===== RECORDS SUPPLIED =====

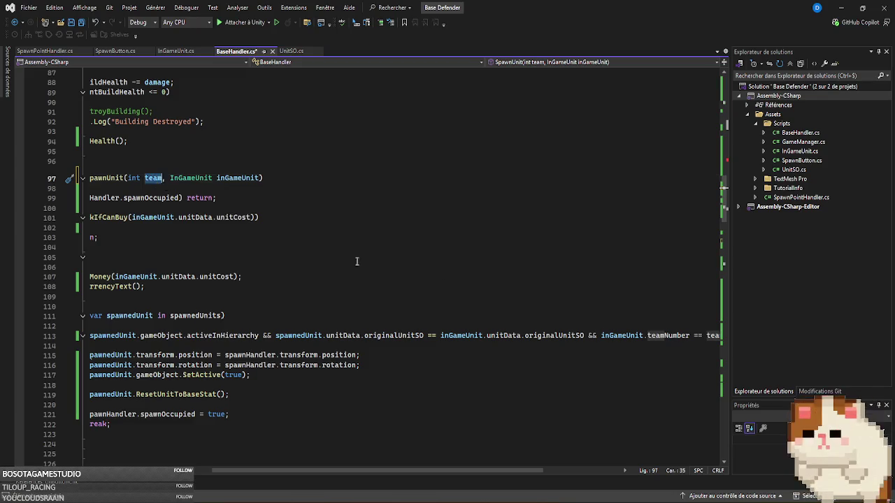
# - Replace inGameUnit.teamNumber with team in SpawnUnit's spawn condition on line 113
pyautogui.moveTo(690, 335); pyautogui.dragTo(602, 336)
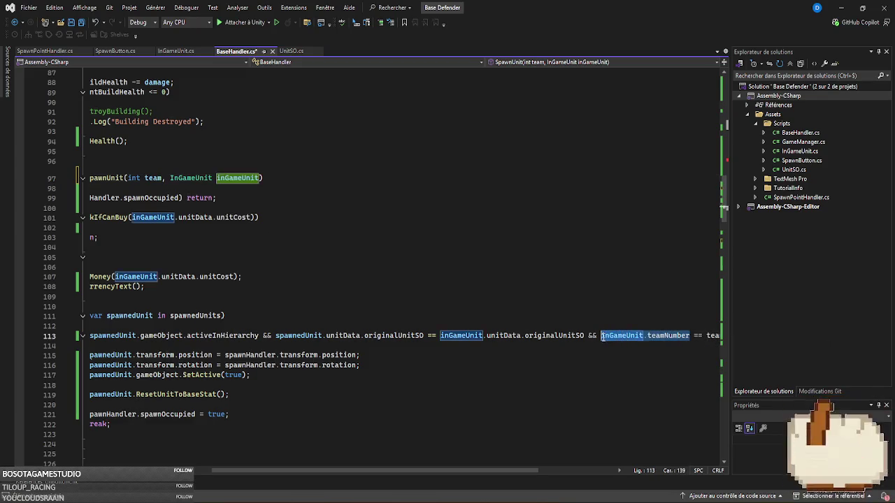
pyautogui.write('team ==')
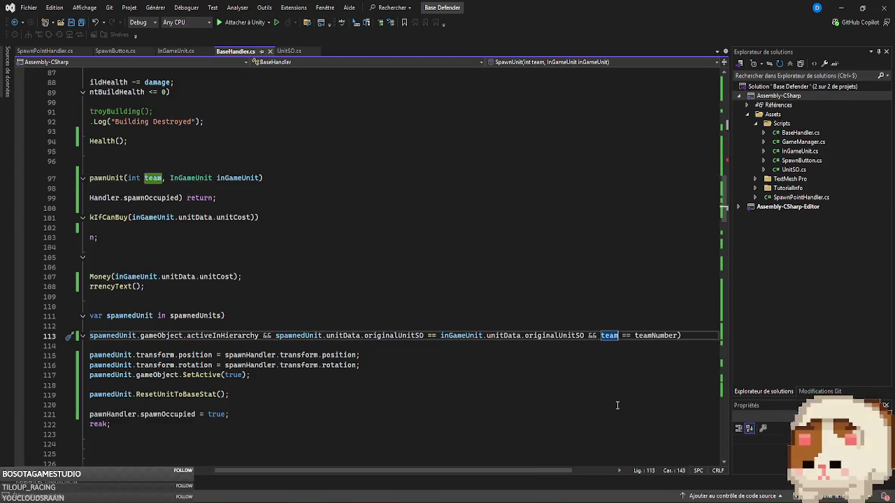
pyautogui.moveTo(482, 472); pyautogui.dragTo(393, 474)
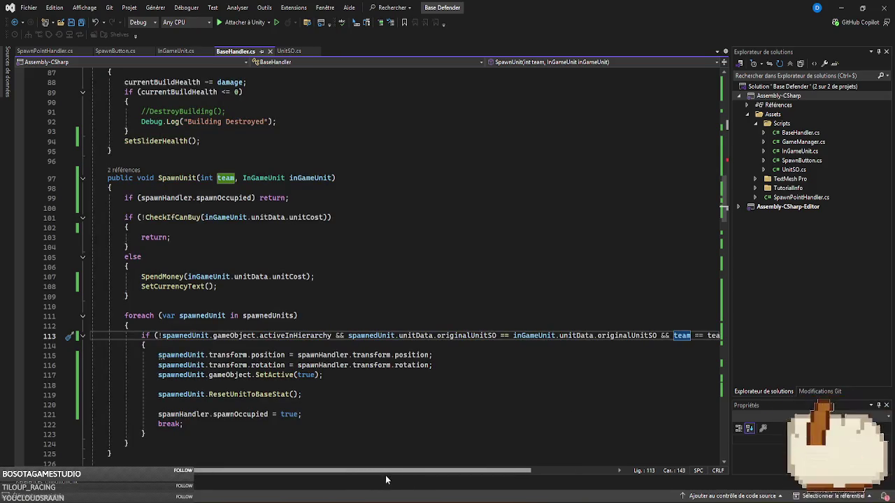
pyautogui.hscroll(2, 423, 482)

=====

Copy out the listing exactly as it stands, but not the pictures.

COMPLETED EXERCISE ::
# - Replace inGameUnit.teamNumber with team in SpawnUnit's spawn condition on line 113
pyautogui.moveTo(690, 335); pyautogui.dragTo(602, 336)
pyautogui.write('team ==')
pyautogui.moveTo(482, 472); pyautogui.dragTo(393, 474)
pyautogui.hscroll(2, 423, 482)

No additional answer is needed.